Work request. Transcribe only part of the material below: the lines from the one containing "2016ジャステック杯国際新鋭囲碁対抗戦第3戦 | Song" through the one containing "2016年利民杯世界囲碁星鋭最強戦第2ステージリーグ | Song", inclusive, exactly as written.

Source data.
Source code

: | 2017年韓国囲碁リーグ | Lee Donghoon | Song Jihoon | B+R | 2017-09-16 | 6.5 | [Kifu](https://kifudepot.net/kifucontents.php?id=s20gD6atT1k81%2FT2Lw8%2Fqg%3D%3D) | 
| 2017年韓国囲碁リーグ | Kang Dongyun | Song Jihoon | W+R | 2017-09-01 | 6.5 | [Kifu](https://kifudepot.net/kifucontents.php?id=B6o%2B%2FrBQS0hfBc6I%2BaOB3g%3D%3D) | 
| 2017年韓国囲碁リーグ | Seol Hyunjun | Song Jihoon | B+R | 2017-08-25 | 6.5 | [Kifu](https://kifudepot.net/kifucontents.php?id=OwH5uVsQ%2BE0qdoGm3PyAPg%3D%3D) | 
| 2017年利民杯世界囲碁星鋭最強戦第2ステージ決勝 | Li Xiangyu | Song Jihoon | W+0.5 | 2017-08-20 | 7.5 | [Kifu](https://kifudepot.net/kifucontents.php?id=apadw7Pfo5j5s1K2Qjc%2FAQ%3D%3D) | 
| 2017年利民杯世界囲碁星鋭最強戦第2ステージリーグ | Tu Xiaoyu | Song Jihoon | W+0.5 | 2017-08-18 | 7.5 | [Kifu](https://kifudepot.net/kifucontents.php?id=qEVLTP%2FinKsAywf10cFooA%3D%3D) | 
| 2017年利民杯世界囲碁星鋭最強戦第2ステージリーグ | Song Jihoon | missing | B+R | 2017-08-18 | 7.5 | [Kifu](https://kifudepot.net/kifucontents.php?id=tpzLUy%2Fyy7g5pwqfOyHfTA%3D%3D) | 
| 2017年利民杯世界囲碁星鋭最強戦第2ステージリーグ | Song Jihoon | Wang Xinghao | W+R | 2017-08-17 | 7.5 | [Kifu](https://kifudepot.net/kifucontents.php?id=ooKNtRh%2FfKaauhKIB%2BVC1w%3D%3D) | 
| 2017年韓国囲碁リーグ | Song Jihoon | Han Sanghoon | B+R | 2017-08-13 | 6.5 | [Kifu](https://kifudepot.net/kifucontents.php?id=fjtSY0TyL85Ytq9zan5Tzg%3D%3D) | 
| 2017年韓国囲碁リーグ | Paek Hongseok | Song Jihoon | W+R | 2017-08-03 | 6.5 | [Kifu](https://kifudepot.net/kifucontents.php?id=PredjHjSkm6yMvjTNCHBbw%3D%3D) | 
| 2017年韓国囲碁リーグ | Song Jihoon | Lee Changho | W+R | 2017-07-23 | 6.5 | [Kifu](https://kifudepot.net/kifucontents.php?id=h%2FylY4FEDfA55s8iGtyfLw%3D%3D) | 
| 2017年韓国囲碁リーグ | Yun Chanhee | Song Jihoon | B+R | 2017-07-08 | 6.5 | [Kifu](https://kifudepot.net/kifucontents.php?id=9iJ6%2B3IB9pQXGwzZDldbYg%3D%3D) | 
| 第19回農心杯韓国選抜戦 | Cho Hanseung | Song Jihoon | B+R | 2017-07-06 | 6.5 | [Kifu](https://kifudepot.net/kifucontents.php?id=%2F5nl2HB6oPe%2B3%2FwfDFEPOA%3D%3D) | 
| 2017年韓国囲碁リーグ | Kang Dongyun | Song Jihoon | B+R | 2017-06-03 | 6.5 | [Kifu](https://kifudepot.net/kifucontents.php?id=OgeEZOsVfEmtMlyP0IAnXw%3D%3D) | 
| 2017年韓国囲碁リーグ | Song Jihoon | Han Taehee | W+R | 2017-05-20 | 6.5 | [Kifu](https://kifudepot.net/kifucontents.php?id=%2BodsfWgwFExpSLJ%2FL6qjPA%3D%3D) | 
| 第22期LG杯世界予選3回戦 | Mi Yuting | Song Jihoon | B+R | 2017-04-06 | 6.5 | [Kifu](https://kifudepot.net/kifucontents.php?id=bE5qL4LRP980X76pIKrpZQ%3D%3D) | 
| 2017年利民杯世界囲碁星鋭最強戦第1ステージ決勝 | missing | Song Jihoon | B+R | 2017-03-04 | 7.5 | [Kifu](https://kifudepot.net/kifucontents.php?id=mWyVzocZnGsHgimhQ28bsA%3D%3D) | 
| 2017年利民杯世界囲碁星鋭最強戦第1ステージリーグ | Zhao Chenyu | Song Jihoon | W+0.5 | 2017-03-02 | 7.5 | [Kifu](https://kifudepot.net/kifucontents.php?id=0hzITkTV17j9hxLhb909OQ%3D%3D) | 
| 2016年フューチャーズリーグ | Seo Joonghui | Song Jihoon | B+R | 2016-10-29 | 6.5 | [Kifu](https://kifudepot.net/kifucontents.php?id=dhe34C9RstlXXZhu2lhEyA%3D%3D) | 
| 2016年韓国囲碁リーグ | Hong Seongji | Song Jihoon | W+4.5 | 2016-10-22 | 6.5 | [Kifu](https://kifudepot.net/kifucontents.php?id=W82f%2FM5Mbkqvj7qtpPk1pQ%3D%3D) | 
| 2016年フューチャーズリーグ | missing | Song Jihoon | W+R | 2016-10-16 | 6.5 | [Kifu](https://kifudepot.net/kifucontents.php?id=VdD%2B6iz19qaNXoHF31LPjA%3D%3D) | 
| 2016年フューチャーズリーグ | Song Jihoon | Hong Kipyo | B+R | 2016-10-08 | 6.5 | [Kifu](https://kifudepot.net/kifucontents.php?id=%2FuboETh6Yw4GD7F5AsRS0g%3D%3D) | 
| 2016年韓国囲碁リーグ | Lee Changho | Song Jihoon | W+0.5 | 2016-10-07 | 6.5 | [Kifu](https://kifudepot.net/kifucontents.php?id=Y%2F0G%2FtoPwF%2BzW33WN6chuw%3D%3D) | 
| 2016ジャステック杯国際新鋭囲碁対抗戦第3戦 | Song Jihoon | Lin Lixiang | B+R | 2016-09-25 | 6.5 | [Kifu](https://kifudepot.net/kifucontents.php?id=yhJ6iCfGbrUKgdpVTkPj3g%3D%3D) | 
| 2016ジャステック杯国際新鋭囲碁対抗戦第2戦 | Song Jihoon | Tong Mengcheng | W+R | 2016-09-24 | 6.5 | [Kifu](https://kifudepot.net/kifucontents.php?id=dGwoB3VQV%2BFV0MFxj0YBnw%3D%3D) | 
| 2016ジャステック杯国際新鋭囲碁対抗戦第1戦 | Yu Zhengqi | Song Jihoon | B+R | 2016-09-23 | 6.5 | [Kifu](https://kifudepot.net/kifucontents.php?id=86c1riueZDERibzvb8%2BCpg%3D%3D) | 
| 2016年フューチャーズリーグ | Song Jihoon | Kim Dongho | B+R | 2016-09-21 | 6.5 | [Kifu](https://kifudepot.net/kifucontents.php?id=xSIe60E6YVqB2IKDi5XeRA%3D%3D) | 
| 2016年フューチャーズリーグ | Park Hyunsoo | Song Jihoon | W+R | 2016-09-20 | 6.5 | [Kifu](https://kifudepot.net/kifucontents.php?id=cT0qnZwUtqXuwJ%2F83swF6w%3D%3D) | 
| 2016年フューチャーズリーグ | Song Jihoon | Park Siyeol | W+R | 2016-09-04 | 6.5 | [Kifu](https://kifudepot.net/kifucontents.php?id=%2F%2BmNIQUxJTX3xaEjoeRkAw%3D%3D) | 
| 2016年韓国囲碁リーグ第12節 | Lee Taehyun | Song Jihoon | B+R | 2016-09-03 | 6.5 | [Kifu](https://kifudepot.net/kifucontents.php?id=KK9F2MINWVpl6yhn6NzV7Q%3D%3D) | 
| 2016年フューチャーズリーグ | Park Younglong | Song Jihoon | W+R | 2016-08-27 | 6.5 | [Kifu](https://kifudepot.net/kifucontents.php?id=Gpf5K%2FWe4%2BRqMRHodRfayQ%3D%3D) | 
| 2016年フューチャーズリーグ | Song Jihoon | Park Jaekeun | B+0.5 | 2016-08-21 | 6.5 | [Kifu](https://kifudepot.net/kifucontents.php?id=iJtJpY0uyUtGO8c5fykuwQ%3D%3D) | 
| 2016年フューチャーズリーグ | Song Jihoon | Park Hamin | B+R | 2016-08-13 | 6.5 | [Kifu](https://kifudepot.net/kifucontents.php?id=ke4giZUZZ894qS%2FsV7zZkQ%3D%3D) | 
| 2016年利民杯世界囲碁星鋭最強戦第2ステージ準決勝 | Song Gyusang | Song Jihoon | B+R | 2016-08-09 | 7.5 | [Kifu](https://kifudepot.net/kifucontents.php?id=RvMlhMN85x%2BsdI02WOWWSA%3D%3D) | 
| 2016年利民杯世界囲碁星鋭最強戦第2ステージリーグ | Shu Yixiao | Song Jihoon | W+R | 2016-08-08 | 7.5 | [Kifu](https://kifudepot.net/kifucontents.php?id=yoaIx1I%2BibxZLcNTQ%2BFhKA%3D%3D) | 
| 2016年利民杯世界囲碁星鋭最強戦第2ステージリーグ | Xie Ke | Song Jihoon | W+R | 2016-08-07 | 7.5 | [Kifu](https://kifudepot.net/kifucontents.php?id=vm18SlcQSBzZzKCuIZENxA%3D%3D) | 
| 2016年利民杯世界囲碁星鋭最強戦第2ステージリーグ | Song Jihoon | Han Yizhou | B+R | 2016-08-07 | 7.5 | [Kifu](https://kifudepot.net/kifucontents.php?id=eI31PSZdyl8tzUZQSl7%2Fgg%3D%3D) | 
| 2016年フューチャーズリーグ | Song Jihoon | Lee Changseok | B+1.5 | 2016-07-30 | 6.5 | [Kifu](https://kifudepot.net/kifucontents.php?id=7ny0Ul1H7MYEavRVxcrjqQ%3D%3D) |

Expected answer.
| 2016ジャステック杯国際新鋭囲碁対抗戦第3戦 | Song Jihoon | Lin Lixiang | B+R | 2016-09-25 | 6.5 | [Kifu](https://kifudepot.net/kifucontents.php?id=yhJ6iCfGbrUKgdpVTkPj3g%3D%3D) | 
| 2016ジャステック杯国際新鋭囲碁対抗戦第2戦 | Song Jihoon | Tong Mengcheng | W+R | 2016-09-24 | 6.5 | [Kifu](https://kifudepot.net/kifucontents.php?id=dGwoB3VQV%2BFV0MFxj0YBnw%3D%3D) | 
| 2016ジャステック杯国際新鋭囲碁対抗戦第1戦 | Yu Zhengqi | Song Jihoon | B+R | 2016-09-23 | 6.5 | [Kifu](https://kifudepot.net/kifucontents.php?id=86c1riueZDERibzvb8%2BCpg%3D%3D) | 
| 2016年フューチャーズリーグ | Song Jihoon | Kim Dongho | B+R | 2016-09-21 | 6.5 | [Kifu](https://kifudepot.net/kifucontents.php?id=xSIe60E6YVqB2IKDi5XeRA%3D%3D) | 
| 2016年フューチャーズリーグ | Park Hyunsoo | Song Jihoon | W+R | 2016-09-20 | 6.5 | [Kifu](https://kifudepot.net/kifucontents.php?id=cT0qnZwUtqXuwJ%2F83swF6w%3D%3D) | 
| 2016年フューチャーズリーグ | Song Jihoon | Park Siyeol | W+R | 2016-09-04 | 6.5 | [Kifu](https://kifudepot.net/kifucontents.php?id=%2F%2BmNIQUxJTX3xaEjoeRkAw%3D%3D) | 
| 2016年韓国囲碁リーグ第12節 | Lee Taehyun | Song Jihoon | B+R | 2016-09-03 | 6.5 | [Kifu](https://kifudepot.net/kifucontents.php?id=KK9F2MINWVpl6yhn6NzV7Q%3D%3D) | 
| 2016年フューチャーズリーグ | Park Younglong | Song Jihoon | W+R | 2016-08-27 | 6.5 | [Kifu](https://kifudepot.net/kifucontents.php?id=Gpf5K%2FWe4%2BRqMRHodRfayQ%3D%3D) | 
| 2016年フューチャーズリーグ | Song Jihoon | Park Jaekeun | B+0.5 | 2016-08-21 | 6.5 | [Kifu](https://kifudepot.net/kifucontents.php?id=iJtJpY0uyUtGO8c5fykuwQ%3D%3D) | 
| 2016年フューチャーズリーグ | Song Jihoon | Park Hamin | B+R | 2016-08-13 | 6.5 | [Kifu](https://kifudepot.net/kifucontents.php?id=ke4giZUZZ894qS%2FsV7zZkQ%3D%3D) | 
| 2016年利民杯世界囲碁星鋭最強戦第2ステージ準決勝 | Song Gyusang | Song Jihoon | B+R | 2016-08-09 | 7.5 | [Kifu](https://kifudepot.net/kifucontents.php?id=RvMlhMN85x%2BsdI02WOWWSA%3D%3D) | 
| 2016年利民杯世界囲碁星鋭最強戦第2ステージリーグ | Shu Yixiao | Song Jihoon | W+R | 2016-08-08 | 7.5 | [Kifu](https://kifudepot.net/kifucontents.php?id=yoaIx1I%2BibxZLcNTQ%2BFhKA%3D%3D) | 
| 2016年利民杯世界囲碁星鋭最強戦第2ステージリーグ | Xie Ke | Song Jihoon | W+R | 2016-08-07 | 7.5 | [Kifu](https://kifudepot.net/kifucontents.php?id=vm18SlcQSBzZzKCuIZENxA%3D%3D) | 
| 2016年利民杯世界囲碁星鋭最強戦第2ステージリーグ | Song Jihoon | Han Yizhou | B+R | 2016-08-07 | 7.5 | [Kifu](https://kifudepot.net/kifucontents.php?id=eI31PSZdyl8tzUZQSl7%2Fgg%3D%3D) | 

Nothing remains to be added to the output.